Why cotton is cooler

A suit for all seasons.

(Photo: Stocksy, J. Crew)

(Photo: Stocksy, J. Crew)

Wedding season has arrived, which means that men everywhere will soon participate in a summer ritual as hallowed and time-honoured as marriage itself: sweating profusely. Most likely, they’ll have no one to blame but themselves, for they’ll have made the absurd decision to wear wool in the blazing sun.

For men who own just one suit, this is forgivable. With a mid-weight wool suit, in charcoal grey or navy blue, you’ll never be entirely out of place. But for grown-ups—men who own two, three or more suits—there’s no excuse for stocking a closet with styles that are perfect for November but otherwise not quite right. Canadians are blessed with four seasons; they should dress accordingly. In the depths of winter, hearty flannels and tweeds rule. Come summer, cotton is king.

That cotton out-cools wool should come as no surprise. “Think about it,” says my friend Sienna Pulati, who runs the London, England–based tailoring outfit The Fox and the Gentleman, “wool is sheeps’ natural insulator. Of course it’s warmer than cotton.” Wool has tiny, natural crimps, which create small air pockets, making it an effective insulator. (The crimps also explain why it can itch.) By contrast, cotton’s smooth fibres mean it’s typically lighter, softer and more breathable than wool. Wool partisans may point out that Bedouins and Touaregs wear the fabric, but nomadic desert peoples prize versatility; the desert gets cold at night.

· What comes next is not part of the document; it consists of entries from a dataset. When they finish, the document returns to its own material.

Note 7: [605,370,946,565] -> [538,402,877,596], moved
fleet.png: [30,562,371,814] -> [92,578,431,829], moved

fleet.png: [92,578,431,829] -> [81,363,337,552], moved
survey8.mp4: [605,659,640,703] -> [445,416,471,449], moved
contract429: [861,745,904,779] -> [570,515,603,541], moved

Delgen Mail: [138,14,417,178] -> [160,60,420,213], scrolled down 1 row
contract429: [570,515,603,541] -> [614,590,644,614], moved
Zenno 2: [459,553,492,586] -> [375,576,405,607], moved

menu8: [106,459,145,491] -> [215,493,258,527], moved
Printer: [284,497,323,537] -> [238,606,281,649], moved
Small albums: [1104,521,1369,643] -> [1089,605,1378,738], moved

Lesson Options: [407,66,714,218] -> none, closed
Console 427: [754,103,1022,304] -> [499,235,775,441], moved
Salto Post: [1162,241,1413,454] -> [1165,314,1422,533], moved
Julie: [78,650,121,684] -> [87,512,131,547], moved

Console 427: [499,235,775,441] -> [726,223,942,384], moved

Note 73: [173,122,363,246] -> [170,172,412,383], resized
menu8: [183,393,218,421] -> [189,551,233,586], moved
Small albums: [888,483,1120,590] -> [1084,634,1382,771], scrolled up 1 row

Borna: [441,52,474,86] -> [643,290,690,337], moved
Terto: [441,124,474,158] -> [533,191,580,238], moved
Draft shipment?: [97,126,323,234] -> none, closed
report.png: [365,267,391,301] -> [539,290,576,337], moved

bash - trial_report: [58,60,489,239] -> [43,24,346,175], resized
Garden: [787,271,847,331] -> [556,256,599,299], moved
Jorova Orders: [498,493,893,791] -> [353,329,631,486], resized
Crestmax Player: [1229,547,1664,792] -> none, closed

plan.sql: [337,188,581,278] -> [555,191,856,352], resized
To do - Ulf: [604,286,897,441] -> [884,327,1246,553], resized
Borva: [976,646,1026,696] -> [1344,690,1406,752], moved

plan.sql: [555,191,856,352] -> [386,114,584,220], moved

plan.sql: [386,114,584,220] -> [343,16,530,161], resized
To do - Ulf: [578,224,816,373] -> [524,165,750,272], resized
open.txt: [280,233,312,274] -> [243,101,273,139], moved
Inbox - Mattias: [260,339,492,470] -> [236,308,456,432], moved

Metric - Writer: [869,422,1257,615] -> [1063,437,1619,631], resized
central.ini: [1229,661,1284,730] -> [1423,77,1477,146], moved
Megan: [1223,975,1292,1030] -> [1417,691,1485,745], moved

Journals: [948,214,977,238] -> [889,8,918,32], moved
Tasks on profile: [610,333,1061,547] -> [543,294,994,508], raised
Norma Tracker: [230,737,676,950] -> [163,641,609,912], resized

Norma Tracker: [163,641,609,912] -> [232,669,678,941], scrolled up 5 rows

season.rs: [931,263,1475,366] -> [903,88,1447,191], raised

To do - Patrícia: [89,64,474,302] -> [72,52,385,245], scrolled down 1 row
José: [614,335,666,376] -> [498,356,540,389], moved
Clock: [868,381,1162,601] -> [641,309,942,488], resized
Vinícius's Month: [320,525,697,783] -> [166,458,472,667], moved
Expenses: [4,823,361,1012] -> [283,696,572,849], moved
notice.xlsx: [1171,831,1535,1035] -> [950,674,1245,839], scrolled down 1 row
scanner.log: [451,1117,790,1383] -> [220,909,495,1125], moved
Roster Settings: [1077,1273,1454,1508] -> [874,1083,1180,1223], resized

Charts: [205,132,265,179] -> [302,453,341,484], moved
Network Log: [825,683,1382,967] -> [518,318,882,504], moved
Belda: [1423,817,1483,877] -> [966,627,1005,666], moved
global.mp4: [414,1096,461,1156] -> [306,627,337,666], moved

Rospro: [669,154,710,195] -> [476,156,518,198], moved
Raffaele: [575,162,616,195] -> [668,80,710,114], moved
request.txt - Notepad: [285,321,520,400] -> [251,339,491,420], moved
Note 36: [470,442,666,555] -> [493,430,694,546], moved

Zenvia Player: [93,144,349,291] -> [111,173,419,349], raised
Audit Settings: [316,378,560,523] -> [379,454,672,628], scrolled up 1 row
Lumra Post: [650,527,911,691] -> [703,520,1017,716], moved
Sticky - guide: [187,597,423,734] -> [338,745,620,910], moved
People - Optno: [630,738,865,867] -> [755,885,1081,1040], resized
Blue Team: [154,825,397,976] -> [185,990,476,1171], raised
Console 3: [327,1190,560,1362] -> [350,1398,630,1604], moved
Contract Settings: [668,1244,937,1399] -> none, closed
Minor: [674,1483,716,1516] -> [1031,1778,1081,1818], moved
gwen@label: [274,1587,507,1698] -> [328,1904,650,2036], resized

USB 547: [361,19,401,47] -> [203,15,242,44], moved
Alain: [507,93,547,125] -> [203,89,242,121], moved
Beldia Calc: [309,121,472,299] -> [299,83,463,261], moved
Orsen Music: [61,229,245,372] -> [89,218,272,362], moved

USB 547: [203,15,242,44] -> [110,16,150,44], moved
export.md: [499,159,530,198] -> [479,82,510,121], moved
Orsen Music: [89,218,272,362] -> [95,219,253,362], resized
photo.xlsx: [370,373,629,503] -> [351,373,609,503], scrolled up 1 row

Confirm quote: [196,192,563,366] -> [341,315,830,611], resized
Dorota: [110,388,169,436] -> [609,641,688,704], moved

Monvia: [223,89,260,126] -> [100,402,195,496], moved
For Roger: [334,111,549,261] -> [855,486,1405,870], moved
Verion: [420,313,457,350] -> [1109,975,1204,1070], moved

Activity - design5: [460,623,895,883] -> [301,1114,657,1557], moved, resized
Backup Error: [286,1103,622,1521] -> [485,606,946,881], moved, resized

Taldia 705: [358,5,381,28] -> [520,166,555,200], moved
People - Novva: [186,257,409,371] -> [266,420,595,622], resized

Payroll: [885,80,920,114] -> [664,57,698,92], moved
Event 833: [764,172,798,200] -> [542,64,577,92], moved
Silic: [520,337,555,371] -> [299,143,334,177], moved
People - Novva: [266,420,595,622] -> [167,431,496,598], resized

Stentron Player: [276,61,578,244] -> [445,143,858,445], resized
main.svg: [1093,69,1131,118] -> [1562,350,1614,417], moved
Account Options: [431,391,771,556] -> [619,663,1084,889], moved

Ludlow Italian chino suit, $358,

Ludlow Italian chino suit, $358,

Still, cotton remains an unconventional summer suiting fabric. Perhaps this is because wool has long ruled in tailoring nerve centres like Italy and England, where the fabric’s resilience and elasticity, its sheen and its drape, came to define suits’ aesthetic. Cotton is particularly unpopular on Savile Row, where it’s perceived to offer poor value for money. (It’s true that a cotton suit is as labour-intensive and costly as wool, but not as durable.) Among her clients, Pulati says “many men shy away from cotton because it’s got a high crease factor. After a few hours, you end up with a much less pristine look.”

But the “crease factor”—caused by cotton’s inelasticity—is central to its appeal. Pristine is overrated; good style requires nonchalance. A tasteful, meticulously tailored but slightly wrinkled suit indicates that you know the rules; you merely choose to ignore them. The same goes for cotton’s oft-maligned, flax-plant-based counterpart, linen, which looks best slim and rumpled. And whether you opt for a classic colour, like khaki or navy, or something bolder, cotton suits offer an adaptability that wool cannot: cotton lends itself well to spezzato—mismatching trousers and blazers.

If your primary objective this summer is blending in, stick with the four-season classic. You can sweat through your wool suit along with everyone else. I, however, will be wearing cotton—cool, comfortable, creased and, perhaps, just a tiny bit smug.